◆ What this task involves ◆
Look over the entries that follow and work out how many lines contain "time". State the number only.

########################################

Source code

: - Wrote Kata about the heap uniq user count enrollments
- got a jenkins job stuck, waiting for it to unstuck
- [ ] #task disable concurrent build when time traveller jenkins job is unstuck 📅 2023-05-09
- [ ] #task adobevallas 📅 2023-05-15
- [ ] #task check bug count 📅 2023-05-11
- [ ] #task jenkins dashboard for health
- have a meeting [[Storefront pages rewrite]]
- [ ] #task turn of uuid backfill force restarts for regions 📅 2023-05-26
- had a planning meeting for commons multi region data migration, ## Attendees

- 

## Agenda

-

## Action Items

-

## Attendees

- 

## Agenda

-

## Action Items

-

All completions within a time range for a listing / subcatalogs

########################################

◆ Written solution ◆
2